The studentship starts October 2019 and is funded by NERC.
The Rhenanida (Devonian) are an enigmatic group of fossil early jawed vertebrates with a ray-like appearance, previously assigned to the Placodermi.
Despite being known from a number of articulated and complete fossils, the significance of rhenanids to our understanding of the first jawed vertebrates is poorly known. Nevertheless, rhenanids have the potential inform our understanding of the evolution of jaws and teeth, the skull, paired appendages, and sexual reproductive structures.
This project will use exceptionally preserved fossil rhenanids combined with digital imaging techniques, like radiography and computed tomography (CT), and computational phylogenetics to investigate and resolve the anatomy and relationships of the rhenanids. This will be used to address key questions about the origin of jawed vertebrate characters.
The Rhenanida include a small number of genera characterized by unusual and understudied cranial morphology, generally described before the advent of CT methods.
This project will examine the following genera: Jagorina, Gemuendina, and Asterosteus on the basis of excellent articulated fossil material. Fossils of Gemuendina, in particular, are often complete from snout to tip of tail, and includemorphological details of the front and hind fins—which can be used to inform our understanding of the earliest fin morphologies, as well as the timing and origin of internal fertilisation structures (i.e. pelvic claspers).

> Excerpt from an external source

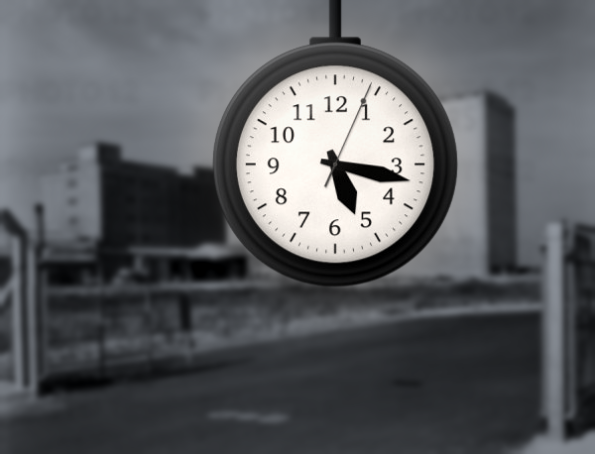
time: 5:17:04
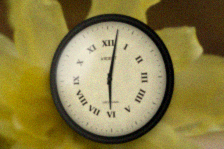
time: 6:02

This new data will be 3D volume rendered and used to (re)describe these taxa, plus build a morphological database for a new phylogenetic analysis to resolve the position of rhenanids within early jawed vertebrates. The latter will allow the evolution of various cranial and postcranial characters to be evaluated during this important period of vertebrate evolution.
Jagorina and Gemuendina will be borrowed for study (MDB) in the Department of Earth Sciences, Natural History Museum (macrophotography, radiography), with CT- scanning being performed at Core Research Labs, NHM. 3D volume rendering and visualization will be performed at Imperial and the NHM, using computers, programs (Avizo 9.0; Materialise Mimics 19) and drawing pads, specimen photography and examination space provided by the co-supervisors.

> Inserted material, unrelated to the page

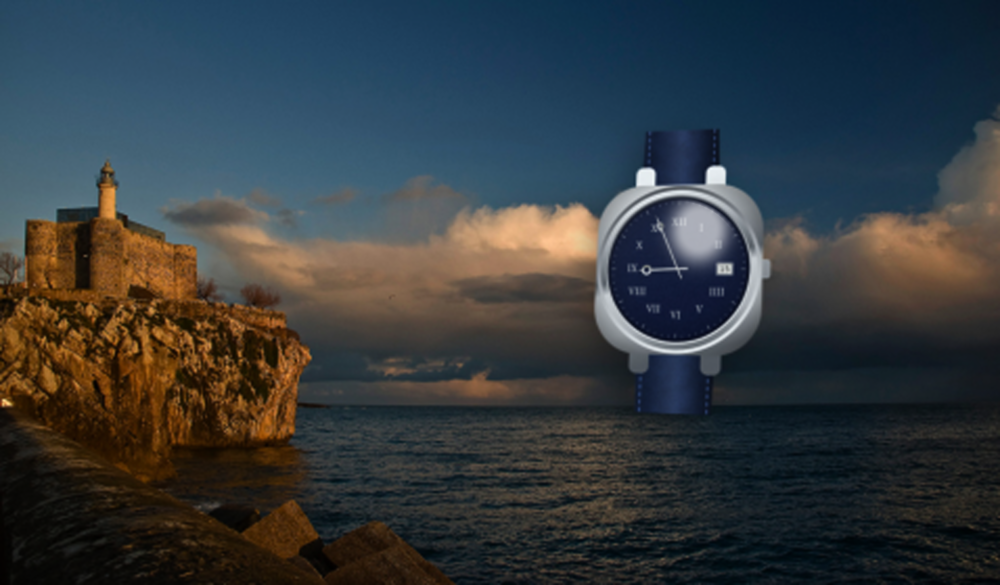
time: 8:56
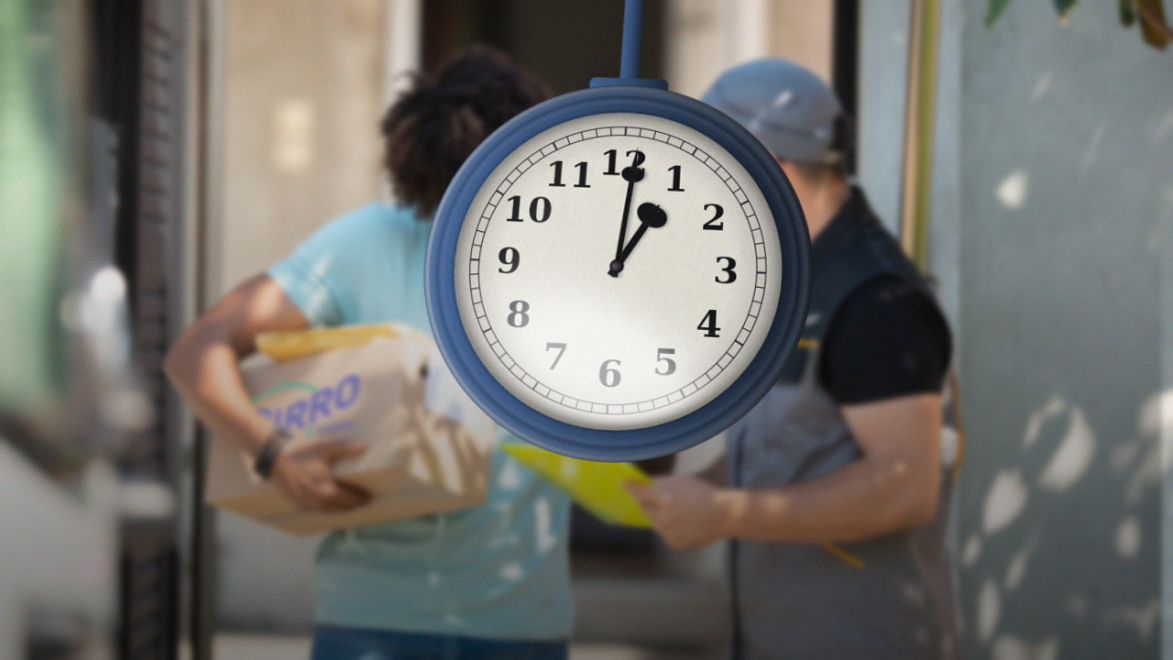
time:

To be eligible for a full award a student must have:
- British Citizenship or;
- Settled status in the UK, meaning they have no restrictions on how long they can stay,
- Been ‘ordinarily resident’ in the UK for 3 years prior to the start of the studentship - (For non-EU citizens, this must NOT have been in full time education.)
This means they must have been normally residing in the UK (apart from temporary or occasional absences). This does not apply to UK nationals.

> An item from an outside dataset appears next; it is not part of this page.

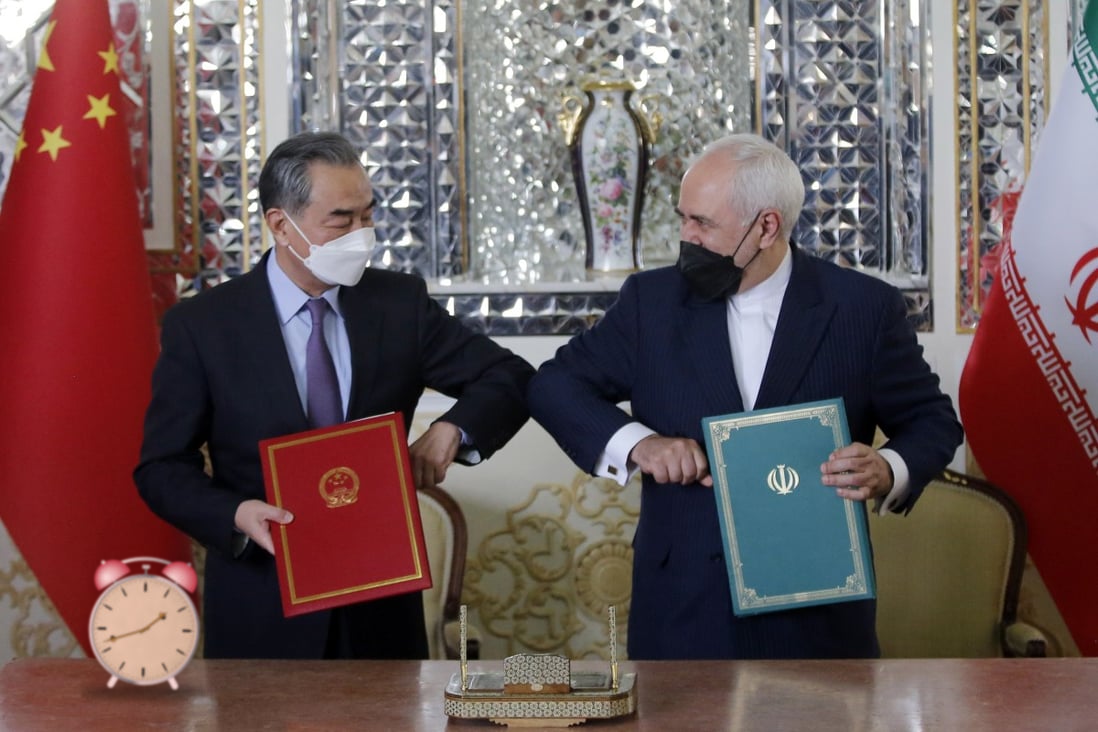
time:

For more information, download this PDF.
How to apply
Applications for this PhD are processed through Imperial College.
To apply, please send the following documents to the lead supervisor, Dr Martin D Brazeau:
- Curriculum vitae.
- Covering letter outlining your interest in the PhD position, relevant skills training, experience and qualifications for the research, and a statement of how this PhD project fits your career development plans.
- Names of two academic referees.
The deadline for applications is 8 January 2019.
This is a joint project between The Science and Solutions for a Changing Planet (SSCP) Doctoral Training Partnership at Imperial College London and The Natural History Museum.